There are three options at the moment:

i) provide a REST API and provide a web user interface
ii) create a fat client using the fyne library (https://fyne.io/)
iii) create a fat client using another library

[CHANGE] Add resume option

It should be possible to resume an indexing run by passing the session uuid.

As file lists are deterministic, FileTrove gets the last file entry from the session and then continuous with the next file in the input file list.

[CHANGE] Add libmagic for cross check with siegfried

Is your feature request related to a problem? Please describe.
To use siegfried as the only sourfe for file identification is not a good idea as there might be wrong identifications.

Describe the solution you'd like
libmagic can be easly added and its identification can be cross checked with sf's results.

[BUG] Streamline the "--install" option

The "--install" option is documented as "Install FileTrove into the given directory." However, this is somewhat misleading because, for example, "~/bin/ftrove --install /home/myusername/filetrove" does not lead to a functioning installation in the specified directory, but to the error message 'level=ERROR msg="Could not create db directory." error="mkdir /home/myusername/filetrove/db: no such file or directory"'.

"~/bin/ftrove --install ." in an existing directory on the other hand works.

I see two possibilities here:

Make it work
Change the help text to ""Install FileTrove helper files into the current directory.", remove the string parameter and default to the current directory.

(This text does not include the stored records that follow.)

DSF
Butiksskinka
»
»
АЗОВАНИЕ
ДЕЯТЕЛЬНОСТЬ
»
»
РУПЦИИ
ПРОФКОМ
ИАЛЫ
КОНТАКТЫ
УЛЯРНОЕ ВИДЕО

[CHANGE] Add Timestamp Info to Directories, too

I think directories should have all the timestamp information the file items already have. (And also those of #27 of course.)

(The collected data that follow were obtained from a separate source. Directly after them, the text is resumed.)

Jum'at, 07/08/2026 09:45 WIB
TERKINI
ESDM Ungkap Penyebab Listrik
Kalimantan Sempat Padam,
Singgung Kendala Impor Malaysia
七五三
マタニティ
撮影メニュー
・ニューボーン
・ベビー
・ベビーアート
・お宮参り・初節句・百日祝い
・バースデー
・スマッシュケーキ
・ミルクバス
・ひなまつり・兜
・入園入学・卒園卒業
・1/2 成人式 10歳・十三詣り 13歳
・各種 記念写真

[CHANGE] Output/Export PREMIS V3 Metadata as well

It would be nice if FileTrove or a sibling tool could also output the database contents of a session as PREMIS 3.0 XML or RDF, similar to what Data Accessioner does in PREMIS V2 (see https://cprerc.files.wordpress.com/2016/12/ercm006_file-transfers-using-dataaccessioner.pdf, p. 12, https://www.loc.gov/standards/premis/v3/index.html).

This is of course a big feature request with currently low priority...

[BUG] filesfidentnote and filesfidentproof always seem to be identical

I never saw a case where the colums filesfidentnote and filesfidentproof held different information, so maybe either die Siegfried results are mapped incorrectly or one of these columns may be dropped.

v1.0.0-DEV-11 on Arch Linux.

[CHANGE] Create session specific and overall report

Describe the solution you'd like
FileTrove should be able to export a report listing

all sessions
all sums of files and directories over all sessions
the same for single sessions

To avoid this an upgrade path for every release should be defined and easily executable.

Therefore admftrove should have

i) all paths
ii) sql updates
iii) and file updates

as update function.

[CHANGE] Faster download for NSRL database

Is your feature request related to a problem? Please describe.
Download from archive.org is pretty slow. The NSRL SHA1 BoltDB should be hosted on a faster server.